Information —
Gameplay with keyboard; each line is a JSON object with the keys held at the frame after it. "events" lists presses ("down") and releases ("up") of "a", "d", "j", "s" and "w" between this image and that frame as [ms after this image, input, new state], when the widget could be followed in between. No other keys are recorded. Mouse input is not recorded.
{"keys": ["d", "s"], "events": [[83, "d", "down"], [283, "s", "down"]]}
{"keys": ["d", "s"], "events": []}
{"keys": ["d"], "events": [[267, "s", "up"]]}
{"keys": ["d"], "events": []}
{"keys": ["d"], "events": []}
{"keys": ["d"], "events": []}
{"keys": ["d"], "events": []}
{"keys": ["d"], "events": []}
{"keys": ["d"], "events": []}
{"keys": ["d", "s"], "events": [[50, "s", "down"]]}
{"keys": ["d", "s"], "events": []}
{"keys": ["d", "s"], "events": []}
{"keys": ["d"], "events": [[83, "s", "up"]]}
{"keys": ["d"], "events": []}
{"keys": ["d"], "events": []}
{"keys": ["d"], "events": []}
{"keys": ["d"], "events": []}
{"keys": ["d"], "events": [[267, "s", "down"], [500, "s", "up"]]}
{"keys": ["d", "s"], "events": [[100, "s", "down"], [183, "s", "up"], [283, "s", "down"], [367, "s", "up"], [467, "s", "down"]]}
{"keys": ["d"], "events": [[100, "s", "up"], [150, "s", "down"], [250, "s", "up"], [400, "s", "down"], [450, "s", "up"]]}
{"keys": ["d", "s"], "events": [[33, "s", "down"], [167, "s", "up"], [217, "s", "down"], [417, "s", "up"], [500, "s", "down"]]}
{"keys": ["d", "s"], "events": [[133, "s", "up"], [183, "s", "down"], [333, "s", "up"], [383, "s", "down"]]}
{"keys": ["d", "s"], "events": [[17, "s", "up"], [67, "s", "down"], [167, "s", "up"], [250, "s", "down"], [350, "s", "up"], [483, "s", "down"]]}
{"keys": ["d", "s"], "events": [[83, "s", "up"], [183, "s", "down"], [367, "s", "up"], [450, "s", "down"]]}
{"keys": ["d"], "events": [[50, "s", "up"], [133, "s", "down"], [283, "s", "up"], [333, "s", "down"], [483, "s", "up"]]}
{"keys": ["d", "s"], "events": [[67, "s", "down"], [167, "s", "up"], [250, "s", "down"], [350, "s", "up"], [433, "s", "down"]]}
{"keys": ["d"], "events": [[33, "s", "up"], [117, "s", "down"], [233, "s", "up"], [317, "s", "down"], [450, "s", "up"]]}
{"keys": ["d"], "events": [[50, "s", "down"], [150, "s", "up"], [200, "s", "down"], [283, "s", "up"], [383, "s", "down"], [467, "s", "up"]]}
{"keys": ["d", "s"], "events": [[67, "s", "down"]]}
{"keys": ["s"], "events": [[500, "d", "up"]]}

Your objective —
Your task is to write out every record exactly.

Response box —
Gameplay with keyboard; each line is a JSON object with the keys held at the frame after it. "events" lists presses ("down") and releases ("up") of "a", "d", "j", "s" and "w" between this image and that frame as [ms after this image, input, new state], when the widget could be followed in between. No other keys are recorded. Mouse input is not recorded.
{"keys": ["d", "s"], "events": [[83, "d", "down"], [283, "s", "down"]]}
{"keys": ["d", "s"], "events": []}
{"keys": ["d"], "events": [[267, "s", "up"]]}
{"keys": ["d"], "events": []}
{"keys": ["d"], "events": []}
{"keys": ["d"], "events": []}
{"keys": ["d"], "events": []}
{"keys": ["d"], "events": []}
{"keys": ["d"], "events": []}
{"keys": ["d", "s"], "events": [[50, "s", "down"]]}
{"keys": ["d", "s"], "events": []}
{"keys": ["d", "s"], "events": []}
{"keys": ["d"], "events": [[83, "s", "up"]]}
{"keys": ["d"], "events": []}
{"keys": ["d"], "events": []}
{"keys": ["d"], "events": []}
{"keys": ["d"], "events": []}
{"keys": ["d"], "events": [[267, "s", "down"], [500, "s", "up"]]}
{"keys": ["d", "s"], "events": [[100, "s", "down"], [183, "s", "up"], [283, "s", "down"], [367, "s", "up"], [467, "s", "down"]]}
{"keys": ["d"], "events": [[100, "s", "up"], [150, "s", "down"], [250, "s", "up"], [400, "s", "down"], [450, "s", "up"]]}
{"keys": ["d", "s"], "events": [[33, "s", "down"], [167, "s", "up"], [217, "s", "down"], [417, "s", "up"], [500, "s", "down"]]}
{"keys": ["d", "s"], "events": [[133, "s", "up"], [183, "s", "down"], [333, "s", "up"], [383, "s", "down"]]}
{"keys": ["d", "s"], "events": [[17, "s", "up"], [67, "s", "down"], [167, "s", "up"], [250, "s", "down"], [350, "s", "up"], [483, "s", "down"]]}
{"keys": ["d", "s"], "events": [[83, "s", "up"], [183, "s", "down"], [367, "s", "up"], [450, "s", "down"]]}
{"keys": ["d"], "events": [[50, "s", "up"], [133, "s", "down"], [283, "s", "up"], [333, "s", "down"], [483, "s", "up"]]}
{"keys": ["d", "s"], "events": [[67, "s", "down"], [167, "s", "up"], [250, "s", "down"], [350, "s", "up"], [433, "s", "down"]]}
{"keys": ["d"], "events": [[33, "s", "up"], [117, "s", "down"], [233, "s", "up"], [317, "s", "down"], [450, "s", "up"]]}
{"keys": ["d"], "events": [[50, "s", "down"], [150, "s", "up"], [200, "s", "down"], [283, "s", "up"], [383, "s", "down"], [467, "s", "up"]]}
{"keys": ["d", "s"], "events": [[67, "s", "down"]]}
{"keys": ["s"], "events": [[500, "d", "up"]]}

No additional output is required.